All sorts of jazz, free jazz and improv. Never for money, always for love.
Il aura fallu quelques années seulement pour que les frères Ceccaldi s’imposent à la pointe de l’archet comme des figures incontournables de la scène hexagonale. Qu’il s’agisse de Valentin Ceccaldi, violoncelliste de Marcel et Solange (entre autres groupes passionnants du Tricollectif), ou de Théo Ceccaldi, membre de l’ONJ Olivier Benoit et leader du présent trio, il est rare que leur nom ne fasse pas l’actualité. Après Carrousel, leur premier album, les deux frères et le guitariste Guillaume Aknine retrouvent Ayler Records et cette fois Joëlle Léandre, leur marraine, vient les rejoindre. Dès « Bonjoir », qui ouvre l’album sur un tourbillon patiemment construit où les cordes frottées entraînent l’électricité sous-jacente de la guitare, on comprend que cette invitation n’est pas affaire de politesse, mais d’évidence.
Le bouillonnement de Léandre n’est pas le fait d’une invitée venue éclairer ses hôtes, mais d’un membre à part entière d’un quartet indivisible, au langage uni et aux directions communes. Can You Smile? est un aveu plus qu’un titre - un plaisir communicatif autour de ces moments à dix-huit cordes. Les quelques années qui le séparent de Carrousel permettent de mesurer l’évolution du trio. On retrouve bien sûr un langage très influencé par la musique contemporaine, notamment dans le travail sur les timbres. Théo Ceccaldi a récemment travaillé avec Szilard Mezei ou le Quatuor IXI, collaborations qui ont régénéré son écriture. Mais lorsque sur « Beat Often » les archets se heurtent à un riff de guitare aux allures rock pendant que la contrebassiste se lance dans un Sprechgesang fougueux, il est davantage question de masses qui se heurtent que d’amalgame placide. L’approche a beau être plus abrupte, plus sauvage, elle est fragile comme un crin d’archet. Quant à l’humour, dévastateur, il n’est jamais bien loin - Beethoven non plus.
La musique apparaît moins écrite et plus collective, et le guitariste y joue un rôle prépondérant ; dans ce rééquilibrage suscité par la contrebasse, il endosse celui d’agitateur.
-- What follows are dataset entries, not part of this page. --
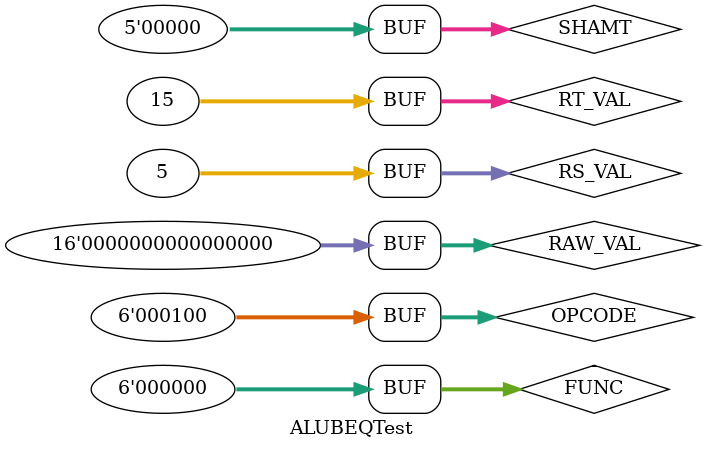
<source format=v>
`timescale 1ns / 1ps


module ALUBEQTest;

	// Inputs
	reg [5:0] OPCODE;
	reg [31:0] RS_VAL;
	reg [31:0] RT_VAL;
	reg [4:0] SHAMT;
	reg [5:0] FUNC;
	reg [15:0] RAW_VAL;

	// Outputs
	wire [31:0] RESULT;
	wire SIG_B;

	// Instantiate the Unit Under Test (UUT)
	ALU uut (
		.RESULT(RESULT), 
		.SIG_B(SIG_B), 
		.OPCODE(OPCODE), 
		.RS_VAL(RS_VAL), 
		.RT_VAL(RT_VAL), 
		.SHAMT(SHAMT), 
		.FUNC(FUNC), 
		.RAW_VAL(RAW_VAL)
	);

	initial begin
		// Initialize Inputs
		OPCODE = 0;
		RS_VAL = 0;
		RT_VAL = 0;
		SHAMT = 0;
		FUNC = 0;
		RAW_VAL = 0;

		// Wait 100 ns for global reset to finish
		#100;
        
		// Add stimulus here
		// Testing BEQ
		
		OPCODE = 6'b000100;
		RS_VAL = 15;
		RT_VAL = 12;
		SHAMT = 0;
		FUNC = 0;
		RAW_VAL = 0;
		#100;
		
		OPCODE = 6'b000100;
		RS_VAL = 15;
		RT_VAL = 15;
		SHAMT = 0;
		FUNC = 0;
		RAW_VAL = 0;
		#100;

		OPCODE = 6'b000100;
		RS_VAL = 5;
		RT_VAL = 15;
		SHAMT = 0;
		FUNC = 0;
		RAW_VAL = 0;
		#100;
		

	end
      
endmodule


</source>
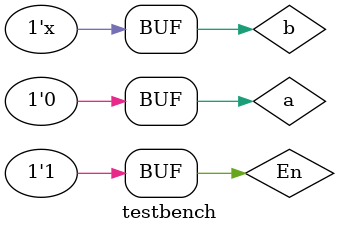
<source format=v>
module testbench;
    reg a;
	reg En = 1'b1;
	wire b = 1'bx;

    initial begin
        // $dumpfile("testbench.vcd");
        // $dumpvars(0, testbench);

        #5 a = 0;
        repeat (10000) begin
            #5 a = ~a;
        end

        $display("OKAY");
    end

    top uut (
	.A(a),
	.En(En),
	.Y(b)
	);

	assert_comb b_test(.A(a),.B(b));

endmodule

</source>
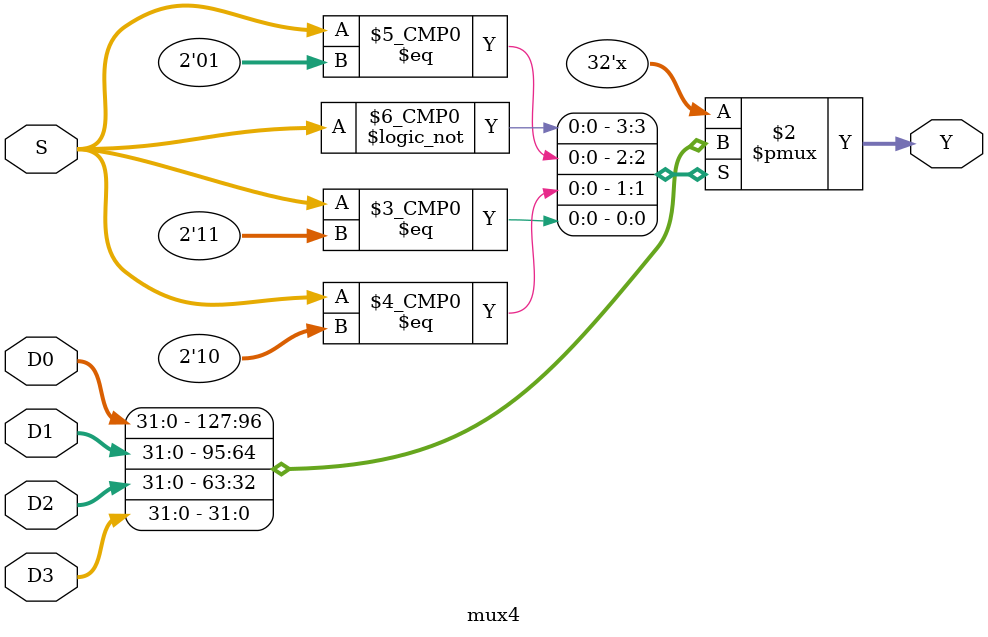
<source format=sv>
`ifndef MUX2
`define MUX2

`timescale 1ns/100ps

module mux2
    #(parameter n = 32)(
    //
    // ---------------- PORT DEFINITIONS ----------------
    //
    input  logic [(n-1):0] D0, D1,
    input  logic S,
    output logic [(n-1):0] Y
);
    //
    // ---------------- MODULE DESIGN IMPLEMENTATION ----------------
    //
    assign Y = S ? D1 : D0;
endmodule

module mux4 
    #(parameter n = 32)(
    //
    // ---------------- PORT DEFINITIONS ----------------
    //
    input  logic [(n-1):0] D0, D1, D2, D3,
    input  logic [1:0] S,
    output logic [(n-1):0] Y
);
    //
    // ---------------- MODULE DESIGN IMPLEMENTATION ----------------
    //
    always @*
        case(S)
            2'b00: Y = D0;
            2'b01: Y = D1;
            2'b10: Y = D2;
            2'b11: Y = D3;
        endcase
        
endmodule

`endif // MUX2

</source>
Sur « Hirondelles », le morceau le plus mouvementé de l’album, Aknine apporte le chaos au cœur de l’axe des archets ; mais ce qui pourrait passer pour une destruction de toute forme de discussion est en fait le creuset d’une unité fulgurante dans les raffinements de la distorsion. Elle trouve juste après sur « Can You Smile? » son expression optimale, si foisonnante qu’il conviendra de s’y perdre plusieurs fois avec délices, pelotonné dans l’avalanche de cordes chevauchées.
En ajoutant aux instruments de Carrousel l’alto de Théo Ceccaldi et la guitare acoustique d’Aknine, le groupe aurait pu s’orienter vers un propos plus chambriste. Au contraire, il en naît un discours plus dur et plus nerveux. Le jeu plus âcre de Théo à l’alto est le contrepoint idéal à l’énergie tellurique que Joëlle Léandre libère dans « Sirènes et bas de laine » pour porter l’archet du violoncelle, devenu lyrique l’espace d’un instant. Les morceaux assez courts de l’album sont de petites miniatures profuses en couleurs et en paysages où chacun se retrouve, à un moment ou à un autre, au centre des débats. Qui ne sourit pas n’a pas d’oreilles.